What the difference between a bass response of 55hz and 75hz in an otherwise identical speaker?

Thanks


----------



## Xanadu (Feb 3, 2006)

If you play a note with a frequency of 65Hz you'll be able to hear it in the speaker that has a bass response of 55Hz, and you wont in the speaker that has a bass response of 75Hz


----------



## Wild Bill (May 3, 2006)

*"Sorta.."*



Xanadu said:


> If you play a note with a frequency of 65Hz you'll be able to hear it in the speaker that has a bass response of 55Hz, and you wont in the speaker that has a bass response of 75Hz



Actually, you'll hear both notes just fine! Frequency response is not a digital, on/off thing. If a speaker has a rated response of say 80hz-5khz you also have to spec within what range, such as +/- 3db. The speaker will still reproduce frequencies above and below this range but the strength will gradually fall off as you go farther out of range.

To be more specific with your question 65hz and 55 hz is referring to the low resonance frequency of the speaker. A resonance point is where you get a "peak" in amplitude (volume). Speakers always have a low frequency peaky point. If you properly design your cabinet with a tuned port or whatever you can smooth out this peak and get a wide even low end response that starts to be working well at either 55 hz or 65hz, to use your examples. Obviously the lower the resonance point the lower this low end response will work well. With a bass guitar this can be important as the volume might drop off a bit on those low E string notes. Or if again the cab is untuned you might get a loud "peakiness" at certain low notes around the speaker's low resonant frequency. If the speaker's resonance is low enough AND you tune the cabinet you end up moving the "peakiness" point below the lowest note you expect to send through the speaker/cabinet. Then it's no longer a problem.
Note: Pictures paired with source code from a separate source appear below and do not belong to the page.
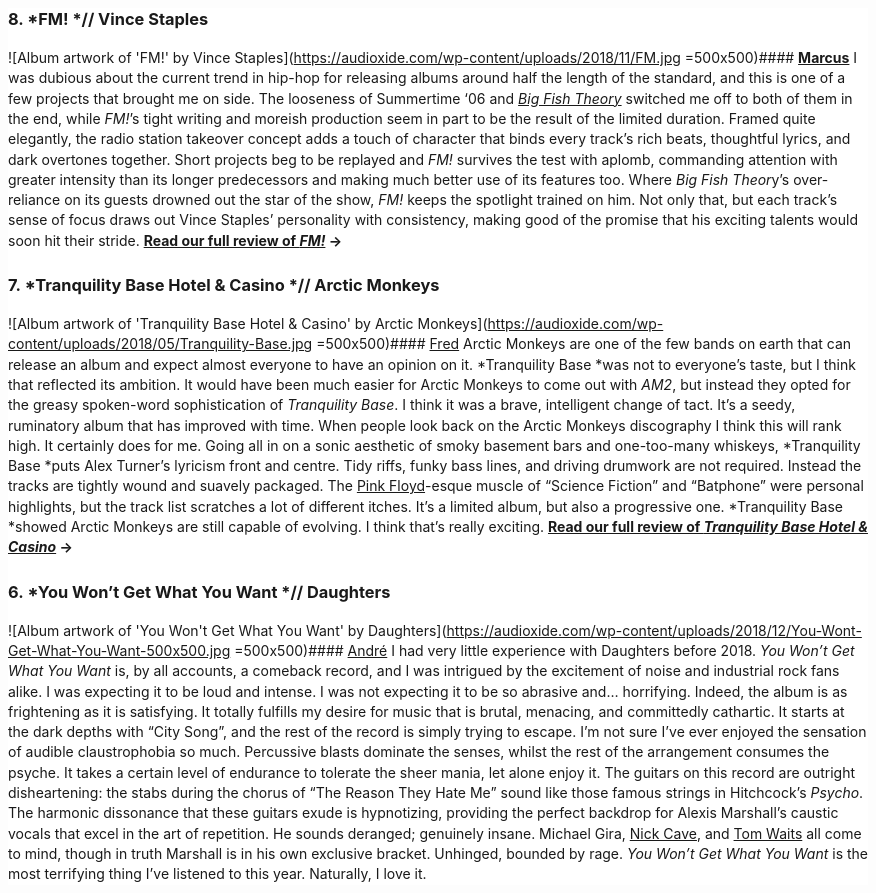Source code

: ### 8\. *FM! *// Vince Staples
![Album artwork of 'FM!' by Vince Staples](<https://audioxide.com/wp-content/uploads/2018/11/FM.jpg> =500x500)#### [**Marcus**](<https://twitter.com/MLawrence7>)
I was dubious about the current trend in hip-hop for releasing albums around half the length of the standard, and this is one of a few projects that brought me on side. The looseness of Summertime ‘06 and [*Big Fish Theory*](<https://audioxide.com/reviews/vince-staples-big-fish-theory/>) switched me off to both of them in the end, while *FM!*’s tight writing and moreish production seem in part to be the result of the limited duration. Framed quite elegantly, the radio station takeover concept adds a touch of character that binds every track’s rich beats, thoughtful lyrics, and dark overtones together. Short projects beg to be replayed and *FM!* survives the test with aplomb, commanding attention with greater intensity than its longer predecessors and making much better use of its features too. Where *Big Fish Theor*y’s over-reliance on its guests drowned out the star of the show, *FM!* keeps the spotlight trained on him. Not only that, but each track’s sense of focus draws out Vince Staples’ personality with consistency, making good of the promise that his exciting talents would soon hit their stride.
**[Read our full review of *FM!*](<https://audioxide.com/reviews/vince-staples-fm/>) →**

### 7\. *Tranquility Base Hotel & Casino *// Arctic Monkeys
![Album artwork of 'Tranquility Base Hotel & Casino' by Arctic Monkeys](<https://audioxide.com/wp-content/uploads/2018/05/Tranquility-Base.jpg> =500x500)#### [Fred](<https://twitter.com/thewhalelines>)
Arctic Monkeys are one of the few bands on earth that can release an album and expect almost everyone to have an opinion on it. *Tranquility Base *was not to everyone’s taste, but I think that reflected its ambition. It would have been much easier for Arctic Monkeys to come out with *AM2*, but instead they opted for the greasy spoken-word sophistication of *Tranquility Base*. I think it was a brave, intelligent change of tact. It’s a seedy, ruminatory album that has improved with time. When people look back on the Arctic Monkeys discography I think this will rank high. It certainly does for me.
Going all in on a sonic aesthetic of smoky basement bars and one-too-many whiskeys, *Tranquility Base *puts Alex Turner’s lyricism front and centre. Tidy riffs, funky bass lines, and driving drumwork are not required. Instead the tracks are tightly wound and suavely packaged. The [Pink Floyd](<https://audioxide.com/reviews/pink-floyd-the-dark-side-of-the-moon/>)\-esque muscle of “Science Fiction” and “Batphone” were personal highlights, but the track list scratches a lot of different itches. It’s a limited album, but also a progressive one. *Tranquility Base *showed Arctic Monkeys are still capable of evolving. I think that’s really exciting.
**[Read our full review of *Tranquility Base Hotel & Casino*](<https://audioxide.com/reviews/arctic-monkeys-tranquility-base-hotel-and-casino/>) →**

### 6\. *You Won’t Get What You Want *// Daughters
![Album artwork of 'You Won't Get What You Want' by Daughters](<https://audioxide.com/wp-content/uploads/2018/12/You-Wont-Get-What-You-Want-500x500.jpg> =500x500)#### [André](<https://twitter.com/andredack>)
I had very little experience with Daughters before 2018. *You Won’t Get What You Want* is, by all accounts, a comeback record, and I was intrigued by the excitement of noise and industrial rock fans alike. I was expecting it to be loud and intense. I was not expecting it to be so abrasive and… horrifying. Indeed, the album is as frightening as it is satisfying. It totally fulfills my desire for music that is brutal, menacing, and committedly cathartic. It starts at the dark depths with “City Song”, and the rest of the record is simply trying to escape. I’m not sure I’ve ever enjoyed the sensation of audible claustrophobia so much. Percussive blasts dominate the senses, whilst the rest of the arrangement consumes the psyche. It takes a certain level of endurance to tolerate the sheer mania, let alone enjoy it. The guitars on this record are outright disheartening: the stabs during the chorus of “The Reason They Hate Me” sound like those famous strings in Hitchcock’s *Psycho*. The harmonic dissonance that these guitars exude is hypnotizing, providing the perfect backdrop for Alexis Marshall’s caustic vocals that excel in the art of repetition. He sounds deranged; genuinely insane. Michael Gira, [Nick Cave](<https://audioxide.com/reviews/nick-cave-and-the-bad-seeds-skeleton-tree/>), and [Tom Waits](<https://audioxide.com/reviews/tom-waits-rain-dogs/>) all come to mind, though in truth Marshall is in his own exclusive bracket. Unhinged, bounded by rage. *You Won’t Get What You Want* is the most terrifying thing I’ve listened to this year. Naturally, I love it.
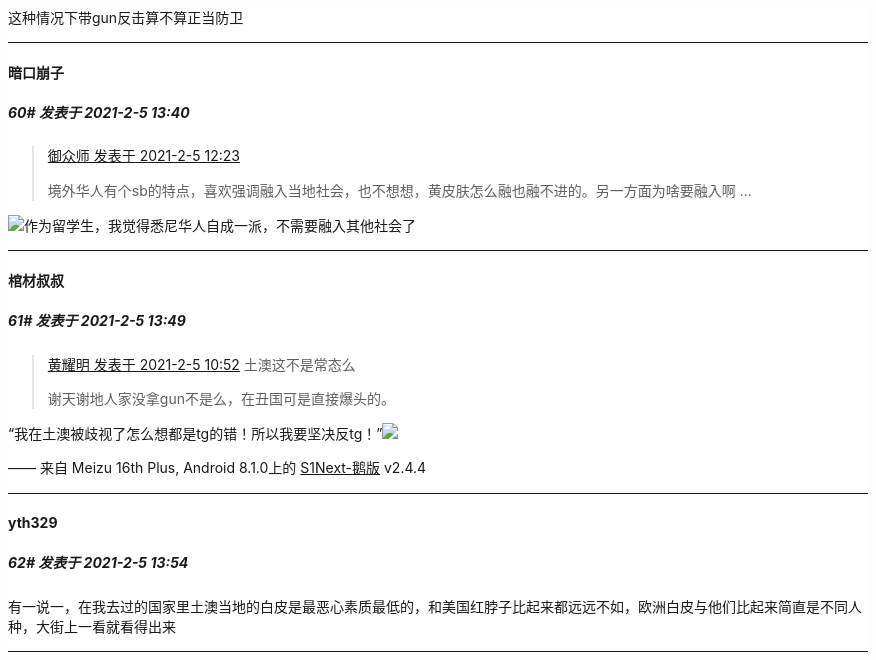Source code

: 这种情况下带gun反击算不算正当防卫







*****

####  暗口崩子  
##### 60#       发表于 2021-2-5 13:40



<blockquote><a href="httphttps://bbs.saraba1st.com/2b/forum.php?mod=redirect&amp;goto=findpost&amp;pid=50245997&amp;ptid=1986355" target="_blank">御众师 发表于 2021-2-5 12:23</a>

境外华人有个sb的特点，喜欢强调融入当地社会，也不想想，黄皮肤怎么融也融不进的。另一方面为啥要融入啊 ...</blockquote>
<img src="https://static.saraba1st.com/image/smiley/face2017/047.png" referrerpolicy="no-referrer">作为留学生，我觉得悉尼华人自成一派，不需要融入其他社会了







*****

####  棺材叔叔  
##### 61#       发表于 2021-2-5 13:49



<blockquote><a href="httphttps://bbs.saraba1st.com/2b/forum.php?mod=redirect&amp;goto=findpost&amp;pid=50244989&amp;ptid=1986355" target="_blank">黄耀明 发表于 2021-2-5 10:52</a>
土澳这不是常态么

谢天谢地人家没拿gun不是么，在丑国可是直接爆头的。</blockquote>
“我在土澳被歧视了怎么想都是tg的错！所以我要坚决反tg！”<img src="https://static.saraba1st.com/image/smiley/face2017/040.png" referrerpolicy="no-referrer">

—— 来自 Meizu 16th Plus, Android 8.1.0上的 [S1Next-鹅版](https://github.com/ykrank/S1-Next/releases) v2.4.4







*****

####  yth329  
##### 62#       发表于 2021-2-5 13:54




有一说一，在我去过的国家里土澳当地的白皮是最恶心素质最低的，和美国红脖子比起来都远远不如，欧洲白皮与他们比起来简直是不同人种，大街上一看就看得出来







*****

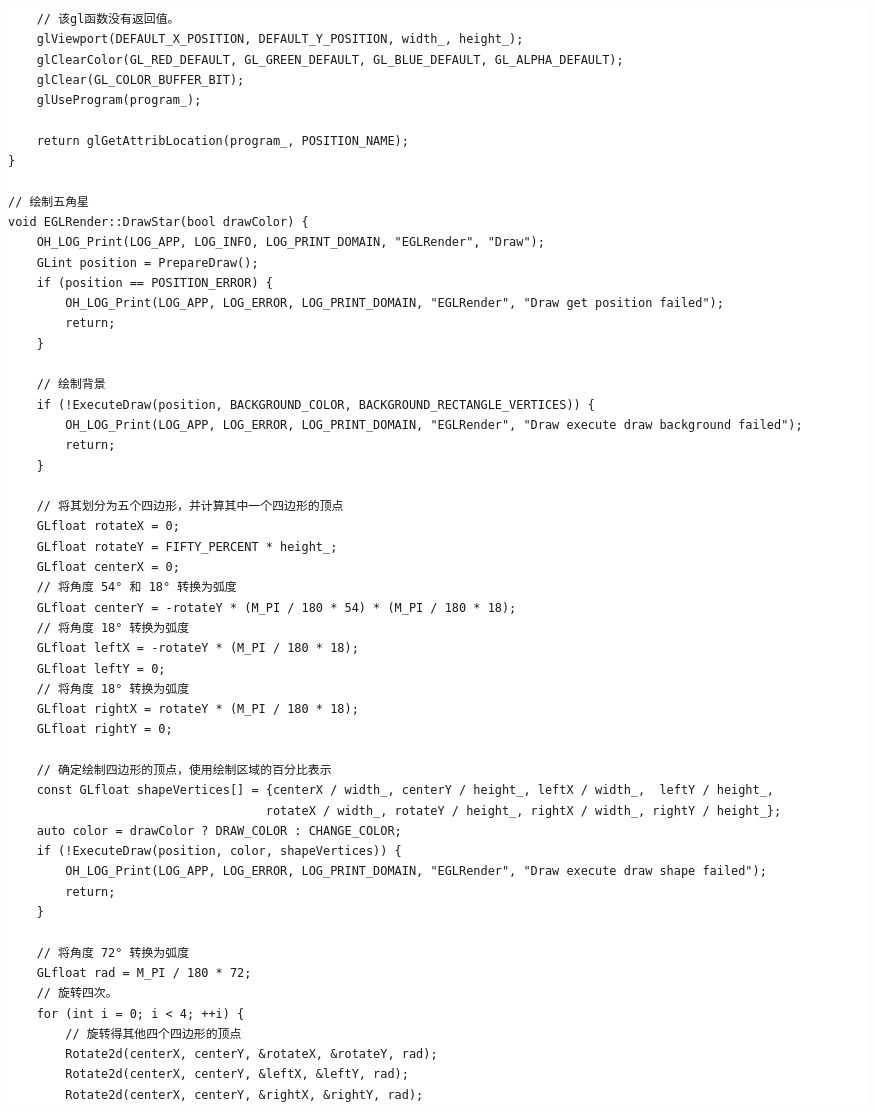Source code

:         // 该gl函数没有返回值。
        glViewport(DEFAULT_X_POSITION, DEFAULT_Y_POSITION, width_, height_);
        glClearColor(GL_RED_DEFAULT, GL_GREEN_DEFAULT, GL_BLUE_DEFAULT, GL_ALPHA_DEFAULT);
        glClear(GL_COLOR_BUFFER_BIT);
        glUseProgram(program_);

        return glGetAttribLocation(program_, POSITION_NAME);
    }

    // 绘制五角星
    void EGLRender::DrawStar(bool drawColor) {
        OH_LOG_Print(LOG_APP, LOG_INFO, LOG_PRINT_DOMAIN, "EGLRender", "Draw");
        GLint position = PrepareDraw();
        if (position == POSITION_ERROR) {
            OH_LOG_Print(LOG_APP, LOG_ERROR, LOG_PRINT_DOMAIN, "EGLRender", "Draw get position failed");
            return;
        }

        // 绘制背景
        if (!ExecuteDraw(position, BACKGROUND_COLOR, BACKGROUND_RECTANGLE_VERTICES)) {
            OH_LOG_Print(LOG_APP, LOG_ERROR, LOG_PRINT_DOMAIN, "EGLRender", "Draw execute draw background failed");
            return;
        }

        // 将其划分为五个四边形，并计算其中一个四边形的顶点
        GLfloat rotateX = 0;
        GLfloat rotateY = FIFTY_PERCENT * height_;
        GLfloat centerX = 0;
        // 将角度 54° 和 18° 转换为弧度
        GLfloat centerY = -rotateY * (M_PI / 180 * 54) * (M_PI / 180 * 18);
        // 将角度 18° 转换为弧度
        GLfloat leftX = -rotateY * (M_PI / 180 * 18);
        GLfloat leftY = 0;
        // 将角度 18° 转换为弧度
        GLfloat rightX = rotateY * (M_PI / 180 * 18);
        GLfloat rightY = 0;

        // 确定绘制四边形的顶点，使用绘制区域的百分比表示
        const GLfloat shapeVertices[] = {centerX / width_, centerY / height_, leftX / width_,  leftY / height_,
                                        rotateX / width_, rotateY / height_, rightX / width_, rightY / height_};
        auto color = drawColor ? DRAW_COLOR : CHANGE_COLOR;
        if (!ExecuteDraw(position, color, shapeVertices)) {
            OH_LOG_Print(LOG_APP, LOG_ERROR, LOG_PRINT_DOMAIN, "EGLRender", "Draw execute draw shape failed");
            return;
        }

        // 将角度 72° 转换为弧度
        GLfloat rad = M_PI / 180 * 72;
        // 旋转四次。
        for (int i = 0; i < 4; ++i) {
            // 旋转得其他四个四边形的顶点
            Rotate2d(centerX, centerY, &rotateX, &rotateY, rad);
            Rotate2d(centerX, centerY, &leftX, &leftY, rad);
            Rotate2d(centerX, centerY, &rightX, &rightY, rad);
Note how we talk about speakers and cabs as a combination. You usually can't mention one without the other. A great speaker in a badly designed cab will sound like ass. You can put any speaker you want in such a cab and it will still sound like ass! It's like playing with different brands of strings when your pickups suck anyway. It's not a big deal for lead guitar speakers as I explain next paragraph.

Resonance is not usually important with lead guitar cabs 'cuz the lowest note on a standard guitar is a lot higher than the usual resonant frequency. My memory of the frequency of low E on a lead guitar fails me right now but I don't think it's much below 100hz. For this reason we only care about this stuff with bass, PA and hifi speakers/cabs.

Hope this is useful...


----------



## Robert1950 (Jan 21, 2006)

Wild Bill,... I was hoping you would chime in this one. Thanks


----------



## Xanadu (Feb 3, 2006)

i was guessing...kinda...None


----------